Justin
Justin

Reputation: 555

Mongo multiple queries or database normalization

I'm using MongoDB for my database. The query that I'm currently working on revealed a possible deficiency in my schema. Below is the relevant layout of my collections. Note that games.players is an array of 2 players since the game is chess.

users {_id, username, ...}
games {_id, players[], ...}
msgs {_id, username, gameid, time, msg}

The data that I need is:

All msgs for games which a user is in which is newer than a given timestamp.

In a SQL database, my query would look similar to:

SELECT * FROM msgs WHERE time>=$time AND gameid IN
    (SELECT _id FROM games WHERE players=$username);

But, Mongo isn't a relational database, so doesn't support sub-queries or joins. I see two possible solutions. What would be better performance-wise and efficiency-wise?

  1. Multiple Queries
    • Select games the user is in, then use $in to match msgs.gameid by.
    • Other?
  2. Normalization
    • Make users.games contain all games a user is in.
    • Copy games.players to msgs.players by msgs.gameid
    • etc.,

Upvotes: 2

Views: 610

Answers (2)

Chris Nitchie
Chris Nitchie

Reputation: 557

I'm a relative newbie to MongoDB, but I find my self frequently using a combination of the two approaches.

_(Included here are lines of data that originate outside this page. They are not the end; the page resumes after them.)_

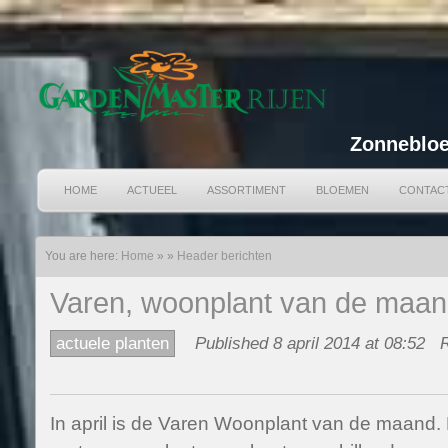
Zonnebloe
HOME
ACTUEEL
ASSORTIMENT
BLOEMEN
CONTAC
You are here:
Home
»
»
Header berichten
Varen, woonplant van de maand
actuele planten
Published 8 april 2014 at 08:52
R
In april is de Varen Woonplant van de maand. 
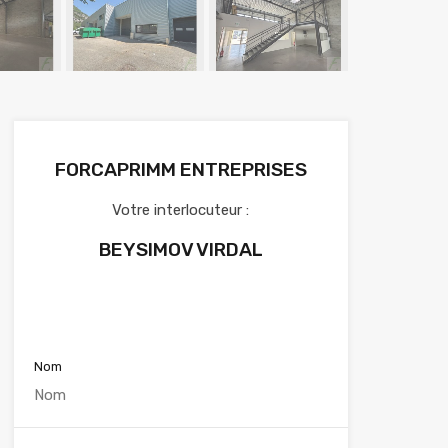
FORCAPRIMM ENTREPRISES
Votre interlocuteur :
BEYSIMOV VIRDAL
Voir nos annonces
Nom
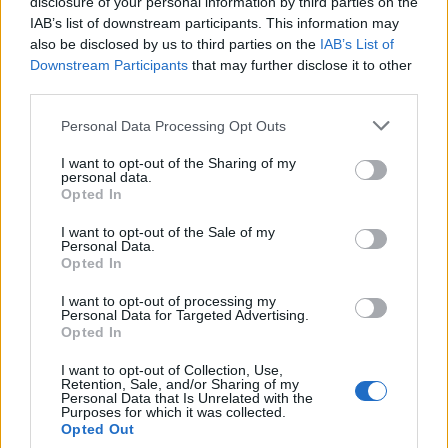
disclosure of your personal information by third parties on the
IAB’s list of downstream participants. This information may
rychlik64
also be disclosed by us to third parties on the
IAB’s List of
před 6 měsíci
Downstream Participants
that may further disclose it to other
third parties.
Personal Data Processing Opt Outs
I want to opt-out of the Sharing of my
personal data.
Opted In
I want to opt-out of the Sale of my
Personal Data.
Opted In
I want to opt-out of processing my
Personal Data for Targeted Advertising.
Opted In
I want to opt-out of Collection, Use,
Retention, Sale, and/or Sharing of my
Personal Data that Is Unrelated with the
Purposes for which it was collected.
Opted Out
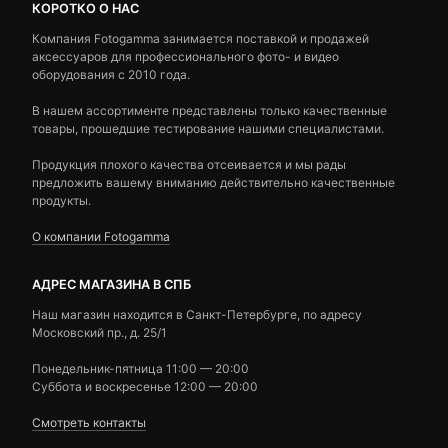
КОРОТКО О НАС
Компания Fotogamma занимается поставкой и продажей
аксессуаров для профессионального фото- и видео
оборудования с 2010 года.
В нашем ассортименте представлены только качественные
товары, прошедшие тестирование нашими специалистами.
Продукция плохого качества отсеивается и мы рады
предложить вашему вниманию действительно качественные
продукты.
О компании Fotogamma
АДРЕС МАГАЗИНА В СПБ
Наш магазин находится в Санкт-Петербурге, по адресу
Московский пр., д. 25/1
Понедельник-пятница 11:00 — 20:00
Суббота и воскресенье 12:00 — 20:00
Смотреть контакты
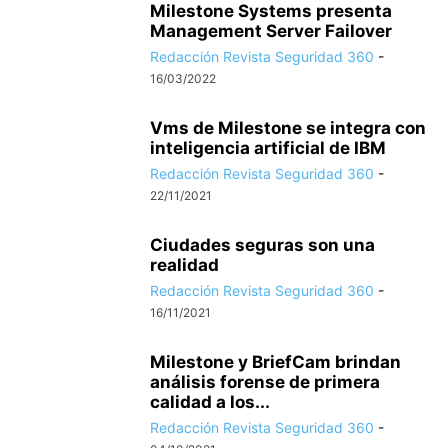
Milestone Systems presenta
Management Server Failover
Redacción Revista Seguridad 360
-
16/03/2022
Vms de Milestone se integra con
inteligencia artificial de IBM
Redacción Revista Seguridad 360
-
22/11/2021
Ciudades seguras son una
realidad
Redacción Revista Seguridad 360
-
16/11/2021
Milestone y BriefCam brindan
análisis forense de primera
calidad a los...
Redacción Revista Seguridad 360
-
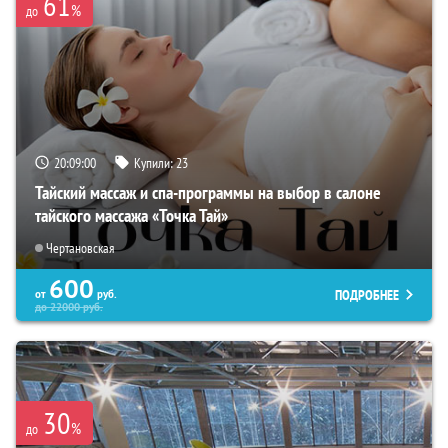
61
%
до
20:08:59
Купили:
23
Тайский массаж и спа-программы на выбор в салоне
тайского массажа «Точка Тай»
Чертановская
600
ПОДРОБНЕЕ
от
руб.
до
22000
руб.
30
%
до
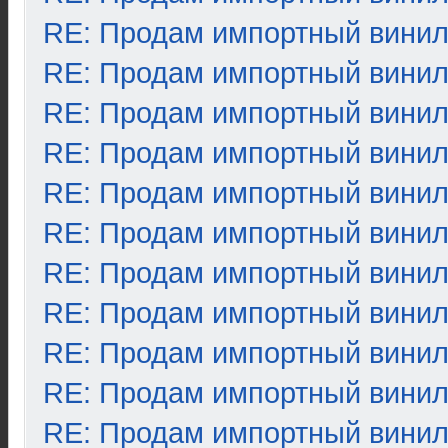
RE: Продам импортный вини
RE: Продам импортный вини
RE: Продам импортный вини
RE: Продам импортный вини
RE: Продам импортный вини
RE: Продам импортный вини
RE: Продам импортный вини
RE: Продам импортный вини
RE: Продам импортный вини
RE: Продам импортный вини
RE: Продам импортный вини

Some things - e.g. user names - are frequently duplicated to simplify queries used for display, but any time I need to do more than display information, I wind up writing multiple queries, sometimes 2 or 3 levels deep, using $in, to gather all the documents I need to work with for a given operation.

Upvotes: 2

Michael Gray
Michael Gray

Reputation: 611

You can "normalize" yourself. I would add an array to users that list the games he is a member of;

users {_id, username, games={game1,game2,game3}}

now you can do a query on msgs where the time>time$ and the {games._id "is in" users.games}

You will have to maintain the games list on each user.